Eltarabishy encourages students to share their thoughts about each week’s topic via a class blog. She said reviews of their feedback convince her she is on the right track. One student wrote, “I think it’s an amazing thing that people from anywhere around the world can connect through literature and relate to each other, even if their lives look vastly different. The experiences we all have may not be the same, but the lessons we learn through those stories and the happiness and sorrows we feel can all be shared.”

Another student found a video relevant to her organic chemistry class: “This past week we did a steam distillation extraction of an essential oil from a spice. … I have used this technique several times before, and it amazes me that I did not think twice about where the process came from. I was able to perform that experiment because of an invention from the Arab world. I use the scientific method almost every day and I had no idea that it first came from Al Haytham, a scientist from the Arab world. I was in awe of how much the Arab world has contributed to science.”

Eltarabishy is working on her dissertation at Ain Shams University. There is no irony in her cross-culture subject: contemporary American theater. She combined both interests in her NMU class when she shared a work by American playwright Naomi Wallace titled The Fever Chart: Three Visions of the Middle East. Eltarabishy recently joined NMU English department colleagues on a trip to Chicago to see a production of Shakespeare’s not-so-contemporary King Lear.

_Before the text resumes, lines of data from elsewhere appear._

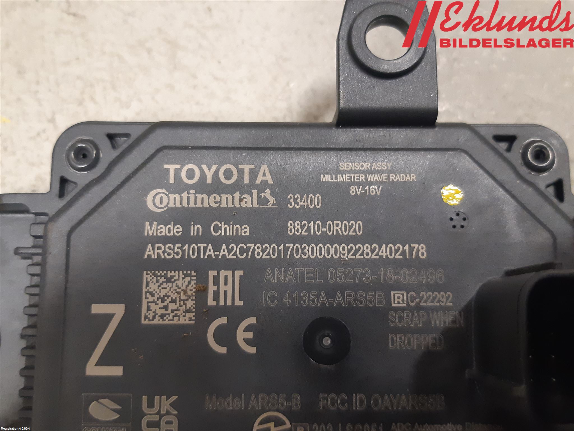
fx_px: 431
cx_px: 287
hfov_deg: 67.3
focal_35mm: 26
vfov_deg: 53.1
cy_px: 216
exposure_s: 1/50
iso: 250
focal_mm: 3.93
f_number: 1.7
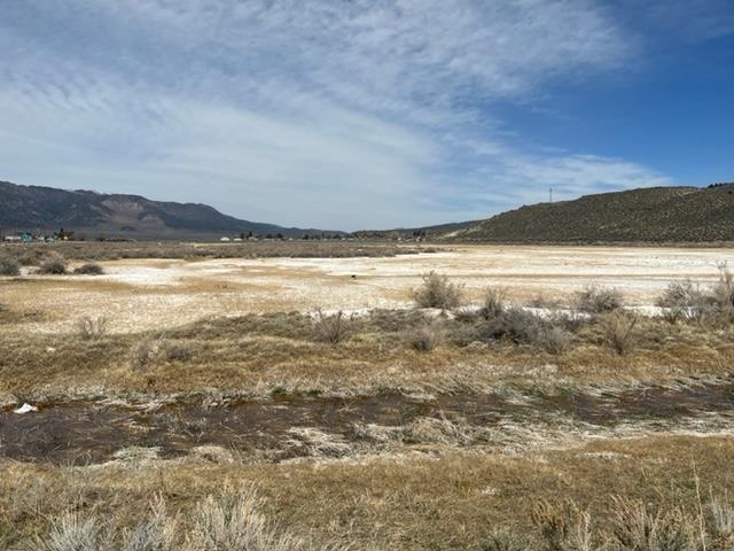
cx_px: 367
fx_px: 551
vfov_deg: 53.1
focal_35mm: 26
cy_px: 276
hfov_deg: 67.3
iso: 50
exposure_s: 1/9434
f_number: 1.5
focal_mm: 5.7
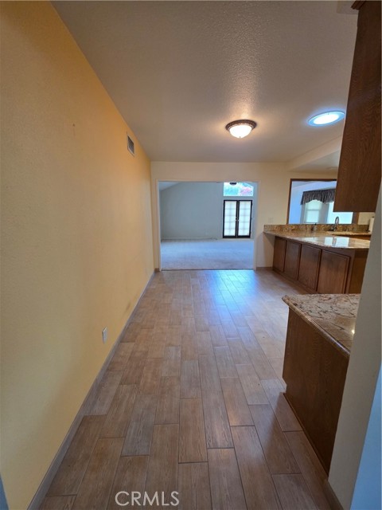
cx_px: 191
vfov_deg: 106.2
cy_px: 255
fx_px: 191
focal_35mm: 13
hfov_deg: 89.9
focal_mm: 2.2
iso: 200
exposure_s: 1/60
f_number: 1.9
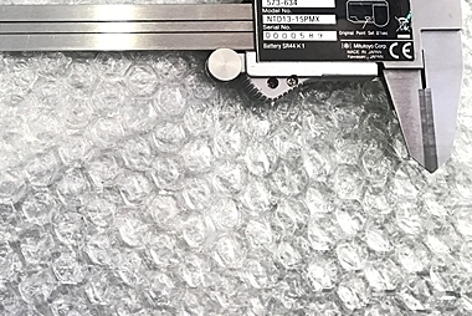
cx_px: 114
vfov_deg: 26.8
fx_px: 643
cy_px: 45
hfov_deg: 39.2
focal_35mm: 49
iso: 32
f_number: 1.8
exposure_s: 1/33
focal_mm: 3.99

Michael Broadway (Arts and Sciences) said the goal in offering the teaching fellowship was to increase understanding of the Middle East. “It adds to our campus diversity to have an Egyptian woman teaching. This was a wonderful opportunity to establish a dialogue between Hagar and NMU students and faculty that may help to refute some of the American stereotypes associated with the Middle East and its people.”

Through her previous Fulbright opportunity, Eltarabishy spent the 2011-12 academic year at the College of William and Mary in Williamsburg, Va. She assisted with Arabic conversation classes, tutoring and weekly activity sessions.